Je me touche à l'endroit où elle m'a griffé pour vérifier. Je sens une légère brûlure dans mon cou. Je dois avoir une trace. Margaux m'a prouvé qu'elle peut être une véritable tigresse quand elle est en colère.

— Rends-moi ma clé !

— T'as pas une copie ?

— Non, justement ! Baudry, si tu me donnes ma clé, j'oublie tout le reste et je ne porte pas plainte mais rends-la moi, s'il te plaît !

Je m'interroge sur ce que cache réellement cette foutue clé pour que Margaux y tienne à ce point. J'ai vu les grands dossiers mais rien ne m'a vraiment interpellé. Je vais regarder tout ça en détail dès mon retour. Je n'ai plus rien à faire ici, Margaux a perçu mes intentions. Je me lève en lui jetant un dernier regard.

— Ta clé, tu l'auras quand on aura terminé notre exposé !

— Mais pourquoi t'insistes autant avec cet exposé ? Un zéro de plus ou de moins à ta collection, ne changera pas grand chose à ta moyenne.

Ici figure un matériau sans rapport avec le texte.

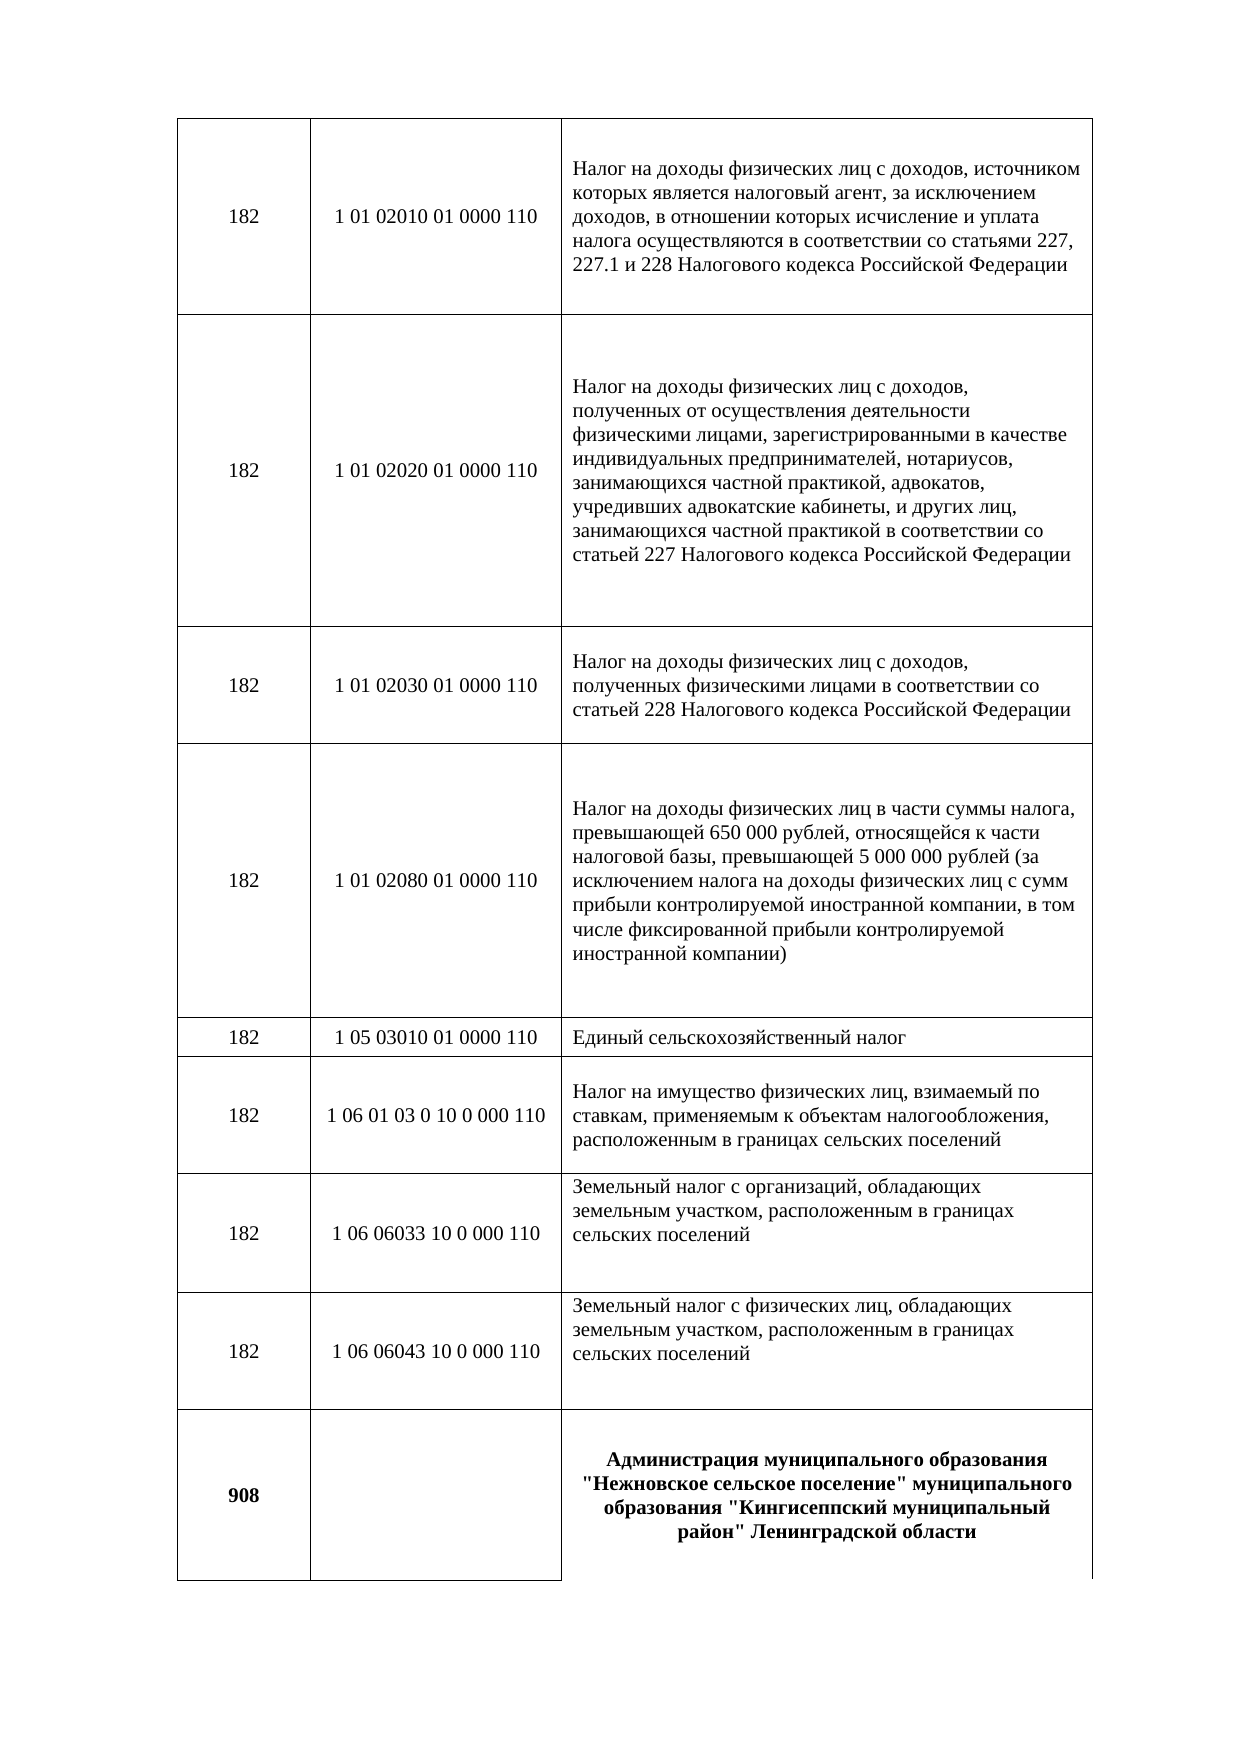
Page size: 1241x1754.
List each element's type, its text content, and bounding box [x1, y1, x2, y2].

table_cell 182 [178, 627, 310, 743]
table_cell 182 [178, 1293, 310, 1409]
table_cell 182 [178, 1057, 310, 1173]
table_cell 182 [178, 1174, 310, 1292]
table_cell 1 06 06033 10 0 000 110 [311, 1174, 561, 1292]
table_cell 1 05 03010 01 0000 110 [311, 1018, 561, 1056]
table_cell 182 [178, 1018, 310, 1056]
table_cell 1 06 06043 10 0 000 110 [311, 1293, 561, 1409]
table_cell 182 [178, 315, 310, 626]
table_cell 908 [178, 1410, 310, 1579]
table_cell Налог на имущество физических лиц, взимаемый по ставкам, применяемым к объектам налогообложения, расположенным в границах сельских поселений [562, 1057, 1092, 1173]
table_cell Налог на доходы физических лиц с доходов, полученных от осуществления деятельности физическими лицами, зарегистрированными в качестве индивидуальных предпринимателей, нотариусов, занимающихся частной практикой, адвокатов, учредивших адвокатские кабинеты, и других лиц, занимающихся частной практикой в соответствии со статьей 227 Налогового кодекса Российской Федерации [562, 315, 1092, 626]
table_cell Налог на доходы физических лиц в части суммы налога, превышающей 650 000 рублей, относящейся к части налоговой базы, превышающей 5 000 000 рублей (за исключением налога на доходы физических лиц с сумм прибыли контролируемой иностранной компании, в том числе фиксированной прибыли контролируемой иностранной компании) [562, 744, 1092, 1017]
table_cell Земельный налог с организаций, обладающих земельным участком, расположенным в границах сельских поселений [562, 1174, 1092, 1292]
table_cell 1 01 02020 01 0000 110 [311, 315, 561, 626]
table_cell 182 [178, 119, 310, 313]
table_cell Единый сельскохозяйственный налог [562, 1018, 1092, 1056]
table_cell 1 01 02010 01 0000 110 [311, 119, 561, 313]
table_cell Земельный налог с физических лиц, обладающих земельным участком, расположенным в границах сельских поселений [562, 1293, 1092, 1409]
table_cell 1 01 02030 01 0000 110 [311, 627, 561, 743]
table_cell 1 06 01 03 0 10 0 000 110 [311, 1057, 561, 1173]
table_cell [311, 1410, 561, 1579]
table_cell 182 [178, 744, 310, 1017]
table_cell Администрация муниципального образования "Нежновское сельское поселение" муниципального образования "Кингисеппский муниципальный район" Ленинградской области [562, 1410, 1092, 1579]
table_cell Налог на доходы физических лиц с доходов, полученных физическими лицами в соответствии со статьей 228 Налогового кодекса Российской Федерации [562, 627, 1092, 743]
table_cell 1 01 02080 01 0000 110 [311, 744, 561, 1017]
table_cell Налог на доходы физических лиц с доходов, источником которых является налоговый агент, за исключением доходов, в отношении которых исчисление и уплата налога осуществляются в соответствии со статьями 227, 227.1 и 228 Налогового кодекса Российской Федерации [562, 119, 1092, 313]
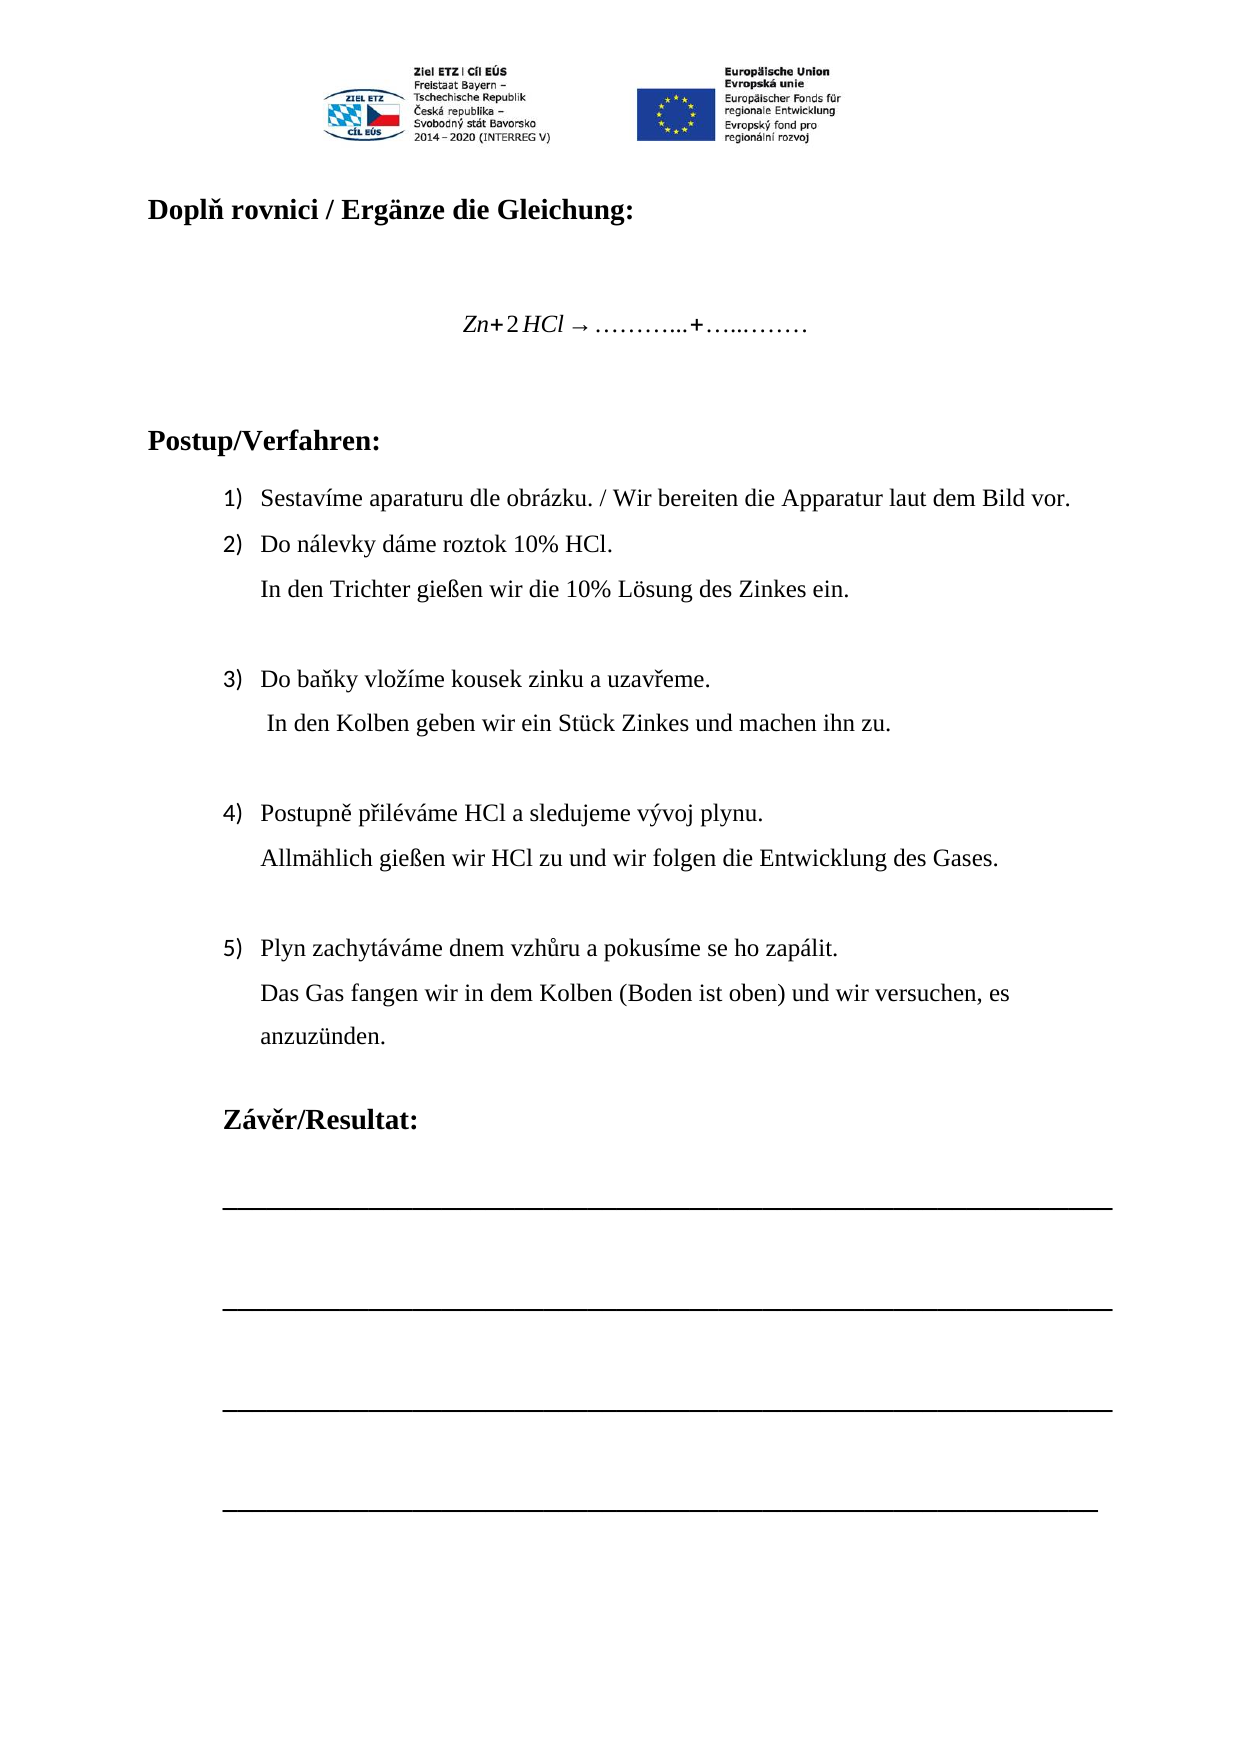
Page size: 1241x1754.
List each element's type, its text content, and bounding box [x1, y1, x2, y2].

list Das Gas fangen wir in dem Kolben (Boden ist oben) und wir versuchen, es anzuzünden. [260, 978, 1122, 1049]
list Do nálevky dáme roztok 10% HCl. [223, 528, 1122, 559]
list Postupně přiléváme HCl a sledujeme vývoj plynu. [223, 797, 1122, 828]
list Do baňky vložíme kousek zinku a uzavřeme. [223, 663, 1122, 693]
text Postup/Verfahren: [148, 423, 1122, 457]
list ___________________________________________________________________________________________________________________________________________________________________________________________________________________________________________________ [223, 1179, 1122, 1515]
list In den Kolben geben wir ein Stück Zinkes und machen ihn zu. [260, 708, 1122, 737]
list In den Trichter gießen wir die 10% Lösung des Zinkes ein. [260, 574, 1122, 603]
picture [261, 42, 902, 168]
list Závěr/Resultat: [223, 1102, 1122, 1136]
list Plyn zachytáváme dnem vzhůru a pokusíme se ho zapálit. [223, 932, 1122, 962]
text Doplň rovnici / Ergänze die Gleichung: [148, 192, 1122, 226]
list Sestavíme aparaturu dle obrázku. / Wir bereiten die Apparatur laut dem Bild vor. [223, 482, 1122, 513]
list Allmählich gießen wir HCl zu und wir folgen die Entwicklung des Gases. [260, 843, 1122, 872]
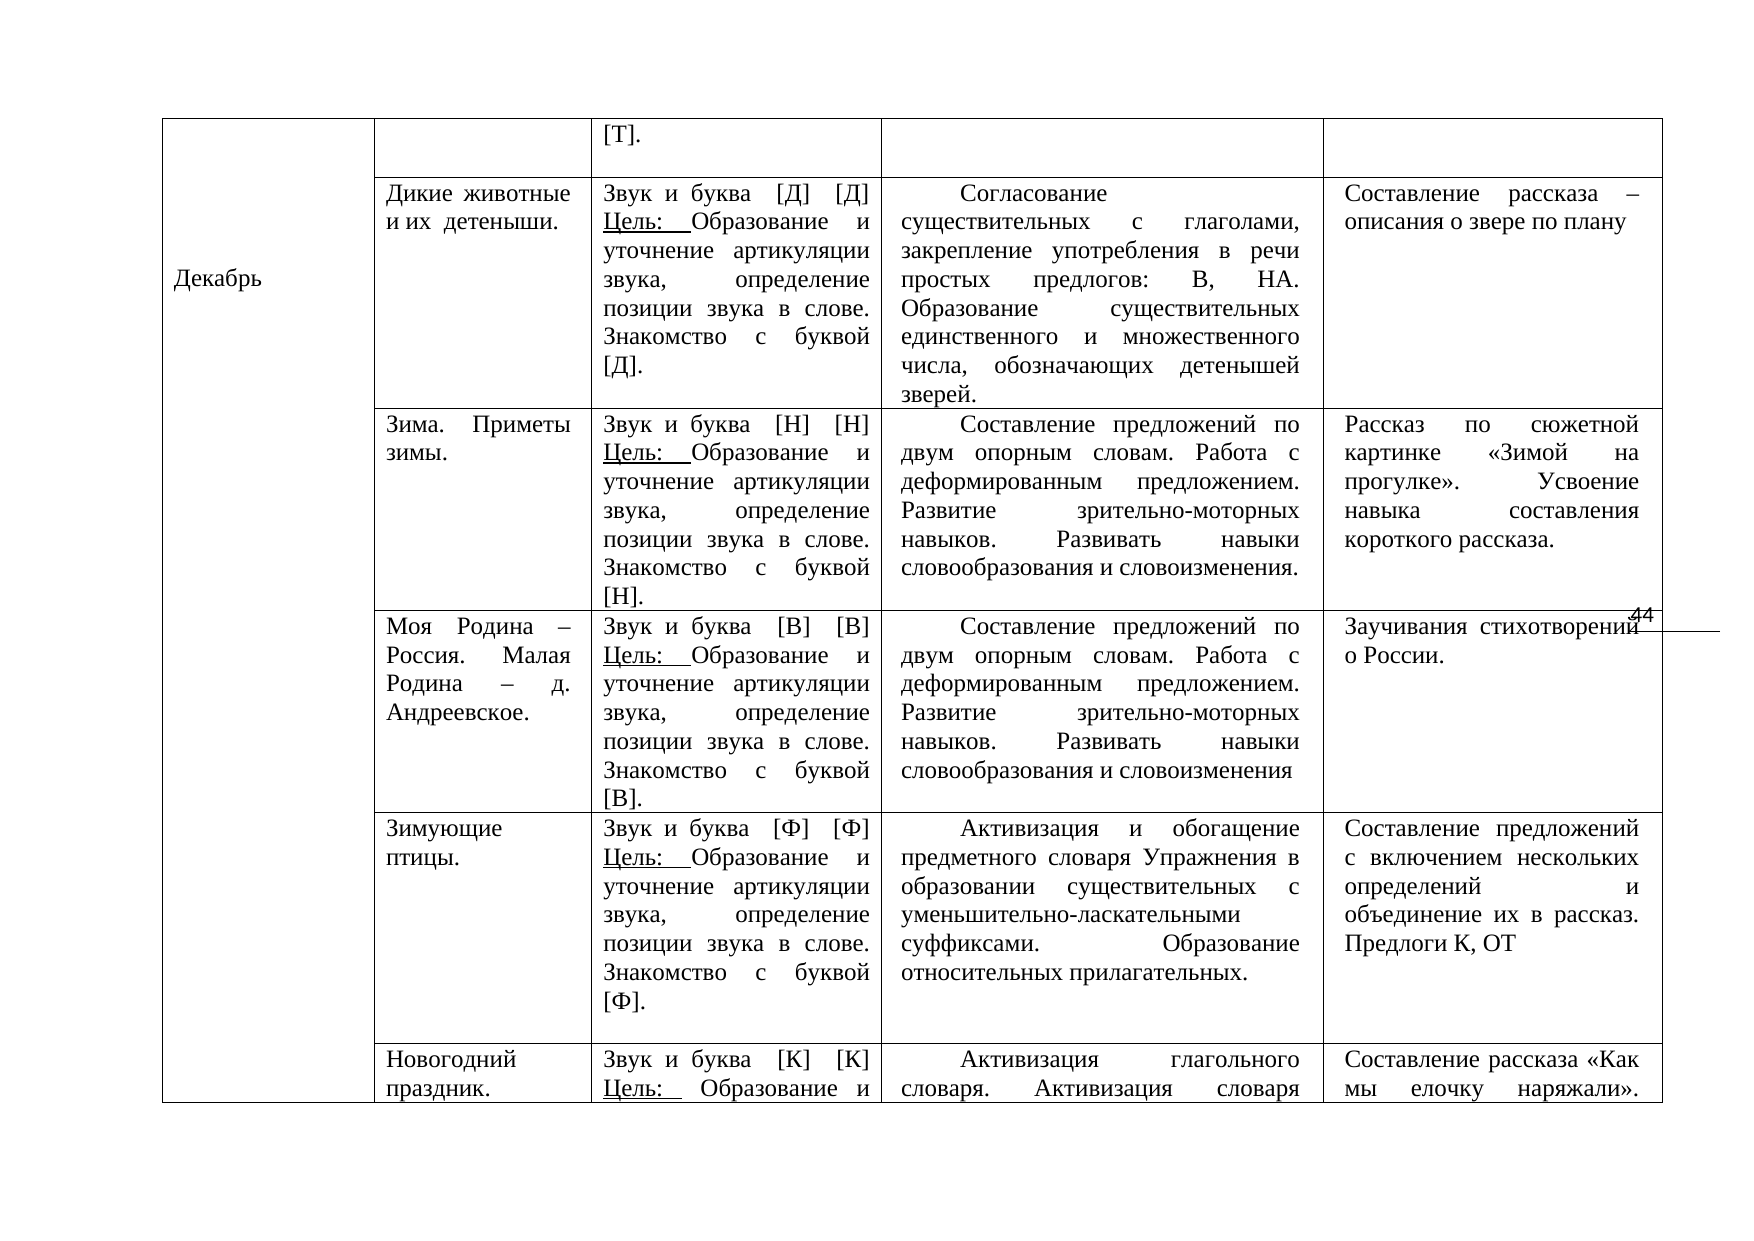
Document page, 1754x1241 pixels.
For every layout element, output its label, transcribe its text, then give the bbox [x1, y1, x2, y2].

Margaux vient de résumer en peu de mots une grande partie de mes problèmes scolaires. Mes notes, habituellement médiocres, sont catastrophiques. Elle est une excellente élève, je compte sur elle et la note qu'elle peut obtenir à l'exposé pour me faire regagner quelques points.

— L'exposé ! je lui lance en agitant sous ses yeux la clé qui lui tient tant à coeur.

— Baudry, c'est vraiment pas possible ! Je ferai ce que tu voudras mais rends-la moi !

— Plus vite on en finit, plus vite tu l'auras. Et t'as pas intérêt à l'ouvrir si tu veux pas finir comme ton sac.

Je range la clé dans la poche de mon pantalon. Je quitte la maison rassuré. Margaux a bien saisi mes intentions et ne parlera pas de notre petit arrangement.